PMDB loteia Secretaria de Governo, que Temer dará ao PSDB

Diante do risco iminente de perder a Secretaria de Governo da Presidência para o PSDB, o PMDB já começa a pressionar Michel Temer para reaver a pasta deixada por Geddel Vieira Lima; peemedebistas do alto escalão não aceitam a ideia de os tucanos igualarem o número de ministérios ao do partido do presidente, e insistem em dizer que a pasta é deles; contudo, a avaliação do Planalto, é de que, por trás deste discurso, a intenção é barganhar para ser 'compensado' pela perda do ministério com outros cargos; há um acordo para manter em seus respectivos cargos a secretária-executiva da pasta, Ivani dos Santos; e o chefe de gabinete, Carlos Henrique Sobral

Michel Temer
Michel Temer (Foto: Romulo Faro)

247 - Diante do risco iminente de perder a Secretaria de Governo da Presidência para o PSDB, o PMDB já começa a pressionar Michel Temer para reaver a pasta deixada por Geddel Vieira Lima em novembro. Peemedebistas do alto escalão, segundo o jornal O Globo, não aceitam a ideia de os tucanos igualarem o número de ministérios ao do partido do presidente, e insistem em dizer que a pasta é deles.

Contudo, a avaliação do Planalto, diz o jornal, é de que, por trás deste discurso, a intenção é barganhar para ser "compensado" pela perda do ministério com outros cargos. Na bancada do PMDB alguns deputados dizem que já existe um entendimento majoritário de que, 'em prol da governabilidade', a Secretaria de Governo deve ser mesmo entregue ao PSDB, para que Temer garanta apoio incondicional dos tucanos em tudo  que enviar ao Congresso.

Mas no caso de o PSDB assumir mesmo a pasta, com o deputado baiano Antônio Imbassahy, o PMDB já articula para manter sentinelas em postos estratégicos da Secretaria de Governo. Há um acordo para manter em seus respectivos cargos a secretária-executiva da pasta, Ivani dos Santos; e o chefe de gabinete, Carlos Henrique Sobral. Ambos continuariam a cuidar das demandas de 'varejo' dos parlamentares, mesmo com a eventual nomeação de um ministro do PSDB.
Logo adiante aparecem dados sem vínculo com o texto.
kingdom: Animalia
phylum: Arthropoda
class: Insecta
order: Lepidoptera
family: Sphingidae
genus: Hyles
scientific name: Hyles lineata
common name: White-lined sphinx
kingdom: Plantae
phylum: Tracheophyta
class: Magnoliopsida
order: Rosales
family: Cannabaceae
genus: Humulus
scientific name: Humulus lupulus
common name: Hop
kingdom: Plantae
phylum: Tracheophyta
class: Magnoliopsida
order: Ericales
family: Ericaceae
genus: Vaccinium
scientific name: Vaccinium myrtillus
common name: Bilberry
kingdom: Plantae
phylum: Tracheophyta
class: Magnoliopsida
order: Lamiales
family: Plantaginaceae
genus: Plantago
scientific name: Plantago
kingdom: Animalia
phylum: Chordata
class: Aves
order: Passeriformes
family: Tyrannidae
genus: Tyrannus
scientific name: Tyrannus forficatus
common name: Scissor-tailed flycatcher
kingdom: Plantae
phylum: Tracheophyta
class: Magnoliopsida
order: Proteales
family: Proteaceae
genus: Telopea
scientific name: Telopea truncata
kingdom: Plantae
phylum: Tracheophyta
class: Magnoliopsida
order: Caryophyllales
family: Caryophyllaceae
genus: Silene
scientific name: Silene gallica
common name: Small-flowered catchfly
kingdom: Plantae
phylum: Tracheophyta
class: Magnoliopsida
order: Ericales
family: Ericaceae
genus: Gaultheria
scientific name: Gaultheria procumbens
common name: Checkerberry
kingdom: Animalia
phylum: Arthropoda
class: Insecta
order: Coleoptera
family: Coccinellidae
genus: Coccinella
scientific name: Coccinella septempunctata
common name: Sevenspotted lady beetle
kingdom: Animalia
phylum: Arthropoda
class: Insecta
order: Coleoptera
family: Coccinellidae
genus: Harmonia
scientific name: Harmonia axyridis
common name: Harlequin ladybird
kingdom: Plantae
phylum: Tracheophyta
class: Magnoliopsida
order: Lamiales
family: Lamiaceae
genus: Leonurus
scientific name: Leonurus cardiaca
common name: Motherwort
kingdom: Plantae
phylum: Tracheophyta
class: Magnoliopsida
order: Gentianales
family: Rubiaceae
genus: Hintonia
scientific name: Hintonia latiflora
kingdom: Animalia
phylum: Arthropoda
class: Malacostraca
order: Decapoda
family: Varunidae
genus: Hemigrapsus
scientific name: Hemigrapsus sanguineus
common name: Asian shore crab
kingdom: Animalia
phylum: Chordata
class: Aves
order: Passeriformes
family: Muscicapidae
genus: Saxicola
A grande maioria da bancada não gosta dessa posição para o PSDB, mas já entende, pela governabilidade. E a secretaria deve ser fatiada. As pessoas que cuidam da questão do dia a dia do governo devem permanecer por lá, pois já conhecem tudo. Alguns poucos deputados fazem barulho para conseguir algo a mais no governo. Mas o principal já foi superado – afirmou um peemedebista.

No PMDB, ainda de acordo com o Globo, o 'sonho de consumo' é tomar o controle do Fundo Nacional de Desenvolvimento da Educação (FNDE), um dos mais cobiçados pela quantidade de recursos que movimenta e pela capilaridade nos estados e municípios. A pasta era comandada pelo ex-deputado Gastão Vieira (Pros-MA), que foi ministro de Dilma Rousseff e nomeado pela petista para o cargo em abril do ano passado.

Quando surgiram as movimentações para a troca na presidência do fundo, o PMDB reivindicou o cargo, mas Temer acabou escolhendo o indicado do prefeito de Salvador, ACM Neto, o ex-secretário de Urbanismo da capital baiana, Silvio Pinheiro (PSDB), que também coordenou a campanha de Neto à reeleição.